The Bank's philosophy is that it is too late to do anything about inflation over the next 12 months. That battle has been lost. Prices will continue to rise faster than the 3 per cent limit for some time. Slamming the brakes on sufficiently to bring inflation immediately back within target would produce “unnecessary volatility in output and employment” - in other words, it might trigger a recession.
This is as close as the Bank has ever come to acknowledging that growth and jobs, as well as inflation, play a part in its decision making.

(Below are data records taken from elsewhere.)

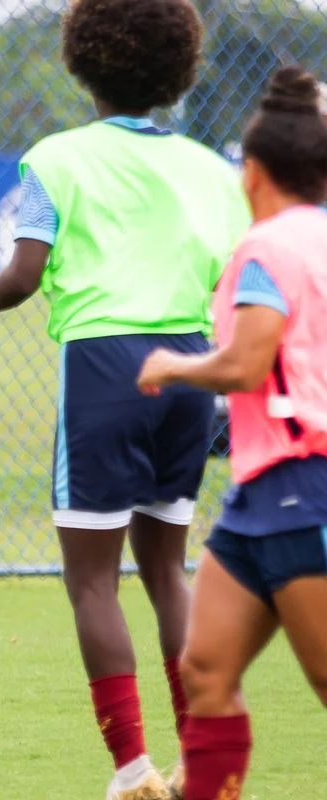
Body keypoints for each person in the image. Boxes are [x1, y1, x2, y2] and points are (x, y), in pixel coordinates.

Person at [0, 1, 251, 796]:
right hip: (189, 369)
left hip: (104, 370)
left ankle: (133, 769)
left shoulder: (56, 157)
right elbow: (234, 281)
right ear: (178, 66)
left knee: (91, 580)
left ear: (81, 60)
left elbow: (24, 274)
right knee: (168, 571)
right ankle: (199, 764)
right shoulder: (213, 173)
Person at [137, 65, 327, 800]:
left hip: (302, 487)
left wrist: (172, 367)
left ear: (251, 172)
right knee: (206, 669)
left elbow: (249, 363)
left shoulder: (268, 247)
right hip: (259, 496)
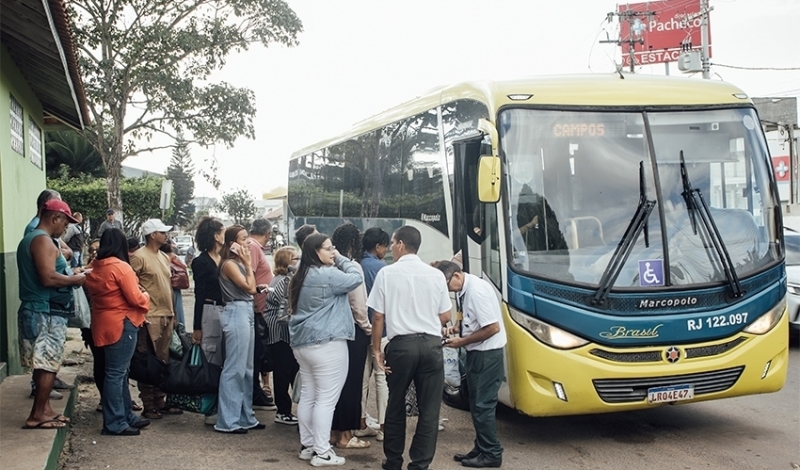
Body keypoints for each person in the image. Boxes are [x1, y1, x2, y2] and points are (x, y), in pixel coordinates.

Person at [366, 226, 452, 470]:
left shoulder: (386, 274)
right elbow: (445, 315)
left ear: (401, 244)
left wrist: (377, 351)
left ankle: (393, 460)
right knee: (430, 408)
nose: (391, 247)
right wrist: (425, 325)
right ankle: (420, 463)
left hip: (401, 346)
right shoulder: (435, 275)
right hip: (431, 345)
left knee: (395, 404)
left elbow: (378, 317)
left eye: (393, 243)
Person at [289, 233, 363, 466]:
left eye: (334, 248)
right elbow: (356, 277)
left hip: (303, 344)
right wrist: (341, 258)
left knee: (309, 396)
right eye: (329, 248)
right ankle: (322, 451)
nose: (333, 252)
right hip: (327, 343)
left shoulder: (301, 274)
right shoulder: (328, 274)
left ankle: (308, 445)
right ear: (315, 252)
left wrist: (334, 256)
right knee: (326, 400)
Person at [17, 199, 86, 429]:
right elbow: (48, 278)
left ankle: (44, 408)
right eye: (65, 222)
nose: (66, 228)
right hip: (45, 311)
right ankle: (37, 414)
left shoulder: (35, 238)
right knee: (47, 364)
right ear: (55, 217)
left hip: (40, 309)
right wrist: (75, 279)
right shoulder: (42, 240)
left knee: (43, 363)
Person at [436, 261, 507, 468]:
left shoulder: (477, 291)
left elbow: (492, 327)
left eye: (448, 285)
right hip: (477, 353)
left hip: (486, 354)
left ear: (457, 276)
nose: (447, 290)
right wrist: (457, 328)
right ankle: (482, 447)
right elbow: (468, 317)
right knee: (476, 403)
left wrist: (462, 341)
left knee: (482, 406)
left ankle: (492, 453)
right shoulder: (464, 290)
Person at [84, 228, 152, 436]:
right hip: (122, 323)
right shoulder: (121, 267)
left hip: (102, 322)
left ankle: (125, 415)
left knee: (117, 372)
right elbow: (135, 298)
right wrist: (146, 295)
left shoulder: (93, 267)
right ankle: (115, 422)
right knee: (116, 374)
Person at [215, 225, 265, 434]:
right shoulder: (229, 264)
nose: (247, 242)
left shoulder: (236, 263)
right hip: (236, 311)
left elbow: (251, 287)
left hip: (244, 311)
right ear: (231, 243)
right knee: (234, 367)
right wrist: (246, 262)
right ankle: (228, 420)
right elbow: (250, 288)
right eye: (243, 239)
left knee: (246, 368)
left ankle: (245, 416)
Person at [130, 218, 181, 420]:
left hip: (166, 314)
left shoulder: (162, 256)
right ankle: (149, 403)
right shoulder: (139, 257)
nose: (165, 235)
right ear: (153, 235)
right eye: (162, 232)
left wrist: (174, 313)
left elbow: (168, 286)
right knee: (148, 360)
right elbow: (133, 285)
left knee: (163, 359)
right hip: (149, 315)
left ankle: (160, 400)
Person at [330, 223, 372, 450]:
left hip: (333, 332)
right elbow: (359, 306)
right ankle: (346, 435)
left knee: (335, 384)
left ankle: (334, 433)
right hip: (353, 332)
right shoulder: (352, 267)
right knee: (352, 384)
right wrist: (368, 330)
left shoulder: (328, 265)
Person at [354, 227, 391, 441]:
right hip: (381, 328)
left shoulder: (357, 264)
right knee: (381, 376)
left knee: (362, 378)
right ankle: (384, 427)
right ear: (378, 246)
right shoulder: (381, 268)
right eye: (385, 246)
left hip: (360, 328)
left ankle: (360, 423)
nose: (385, 250)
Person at [190, 216, 226, 425]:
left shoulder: (225, 258)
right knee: (211, 357)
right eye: (222, 231)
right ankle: (210, 407)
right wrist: (197, 326)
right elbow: (199, 295)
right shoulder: (201, 261)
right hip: (210, 309)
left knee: (225, 357)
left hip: (227, 309)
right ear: (215, 235)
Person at [263, 246, 300, 425]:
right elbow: (286, 305)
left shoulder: (281, 280)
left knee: (288, 370)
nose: (299, 261)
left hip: (282, 334)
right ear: (287, 263)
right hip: (279, 334)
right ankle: (283, 411)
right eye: (295, 259)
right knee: (283, 372)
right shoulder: (283, 282)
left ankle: (286, 408)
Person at [247, 218, 276, 411]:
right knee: (258, 353)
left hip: (259, 308)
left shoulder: (255, 247)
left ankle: (257, 390)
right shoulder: (253, 247)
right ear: (267, 233)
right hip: (258, 308)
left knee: (259, 352)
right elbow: (250, 275)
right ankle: (255, 392)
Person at [160, 239, 188, 327]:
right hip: (176, 288)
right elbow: (185, 268)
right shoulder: (175, 258)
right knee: (178, 312)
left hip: (164, 288)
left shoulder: (160, 258)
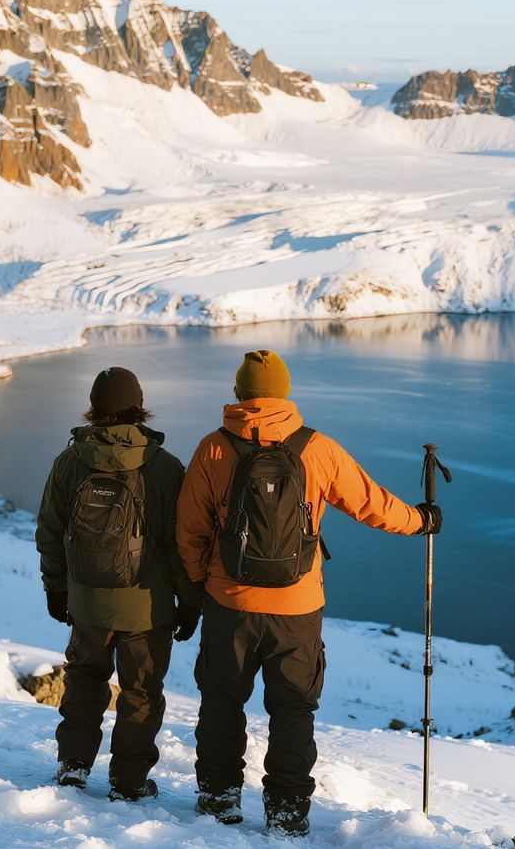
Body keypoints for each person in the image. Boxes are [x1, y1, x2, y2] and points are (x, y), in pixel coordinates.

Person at [176, 350, 441, 836]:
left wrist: (197, 586)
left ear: (238, 393)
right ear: (284, 393)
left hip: (229, 601)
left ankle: (218, 798)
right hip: (297, 606)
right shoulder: (315, 447)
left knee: (221, 701)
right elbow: (370, 502)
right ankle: (286, 811)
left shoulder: (213, 448)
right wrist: (420, 520)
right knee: (294, 707)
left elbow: (189, 529)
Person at [36, 366, 201, 801]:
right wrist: (189, 601)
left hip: (87, 601)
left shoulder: (70, 461)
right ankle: (128, 781)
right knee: (141, 692)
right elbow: (179, 542)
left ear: (93, 409)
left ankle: (73, 766)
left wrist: (57, 588)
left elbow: (50, 530)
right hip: (148, 607)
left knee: (85, 681)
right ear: (139, 407)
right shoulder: (163, 467)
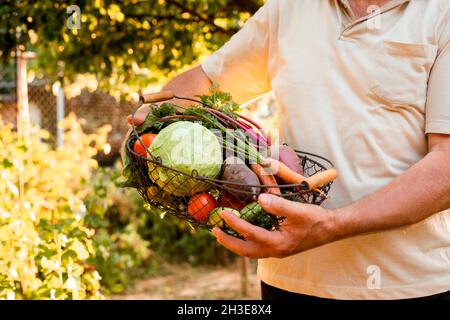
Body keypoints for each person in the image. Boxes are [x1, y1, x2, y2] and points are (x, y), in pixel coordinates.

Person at [126, 0, 450, 300]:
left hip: (408, 285)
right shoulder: (290, 7)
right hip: (289, 279)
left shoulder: (441, 12)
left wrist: (332, 224)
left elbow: (446, 164)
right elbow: (211, 81)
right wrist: (157, 117)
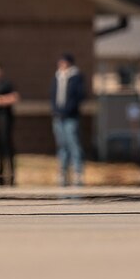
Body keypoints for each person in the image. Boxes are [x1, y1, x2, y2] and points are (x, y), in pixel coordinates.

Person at [50, 52, 86, 187]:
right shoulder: (57, 77)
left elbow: (79, 96)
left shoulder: (76, 77)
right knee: (62, 145)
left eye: (64, 62)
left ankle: (77, 171)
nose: (61, 65)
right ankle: (62, 171)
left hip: (71, 116)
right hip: (58, 116)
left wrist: (68, 110)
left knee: (73, 143)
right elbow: (53, 96)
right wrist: (55, 111)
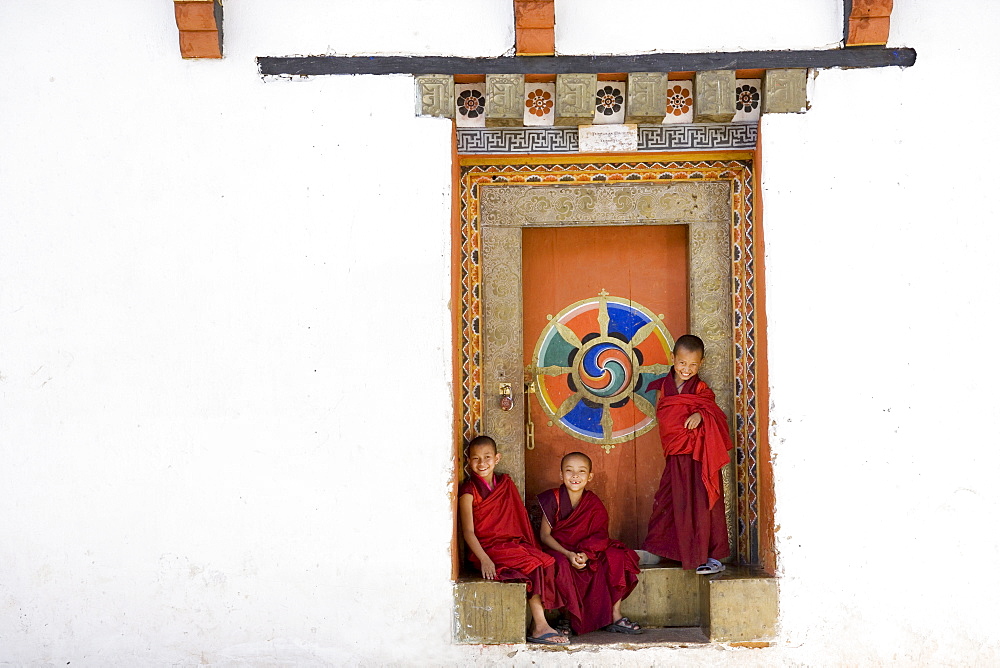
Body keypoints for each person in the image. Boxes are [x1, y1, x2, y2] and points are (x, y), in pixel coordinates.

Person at [458, 435, 569, 645]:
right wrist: (484, 559)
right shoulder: (469, 492)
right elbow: (469, 532)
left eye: (487, 457)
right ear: (468, 461)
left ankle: (552, 621)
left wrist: (523, 544)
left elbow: (517, 518)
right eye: (475, 458)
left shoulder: (505, 484)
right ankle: (540, 626)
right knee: (534, 565)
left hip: (510, 545)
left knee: (548, 561)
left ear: (497, 458)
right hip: (488, 550)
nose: (482, 463)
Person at [640, 334, 733, 574]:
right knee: (671, 501)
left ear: (701, 364)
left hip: (698, 457)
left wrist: (701, 415)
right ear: (673, 359)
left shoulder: (701, 388)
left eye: (693, 365)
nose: (686, 369)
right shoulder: (663, 387)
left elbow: (713, 412)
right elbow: (665, 415)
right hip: (676, 455)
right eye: (682, 363)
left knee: (701, 504)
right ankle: (664, 550)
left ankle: (709, 555)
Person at [537, 452, 642, 636]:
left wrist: (585, 554)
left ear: (590, 476)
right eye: (569, 471)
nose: (575, 476)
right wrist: (569, 554)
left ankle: (614, 615)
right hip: (560, 550)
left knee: (619, 555)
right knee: (558, 563)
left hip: (585, 552)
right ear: (561, 475)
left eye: (581, 471)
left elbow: (600, 536)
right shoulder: (553, 499)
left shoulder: (592, 502)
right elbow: (545, 536)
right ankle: (567, 617)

It was careful to emphasise that it remained vigilant about higher prices in the shops feeding through into higher wage claims, but the impression yesterday was that the Bank was displaying dovish tendencies. City traders are now pricing in just one quarter-point increase in base rate this year to 5.25 per cent; beforehand they were expecting two quarter-point rises to 5.5 per cent.
This is a risky approach for the Bank to take. It would be too harsh to accuse it of defeatism in taming short-term inflation. It has always worked to a longer-term time horizon, setting interest rates to achieve 2 per cent inflation in two years' time. It is logical to regard inflation disappointments over the next few months as milk already spilt. Yet the Bank has to be seen as ruthlessly tough on inflation.
Benign global conditions have made taming inflation a relatively simple task over the past decade. That is no longer the case. It is now that the Bank faces a real test. It is now that members of the Monetary Policy Committee have to steel themselves to make difficult decisions and if necessary ignore intense populist pressure.
Ministers in turn need to leave the Bank alone to make the necessary decisions. Borrowing £2.7 billion last month in order to fund a tax cut is worrying evidence that this Government is willing to put political considerations before prudence. The prize of continuing low inflation is too precious for that.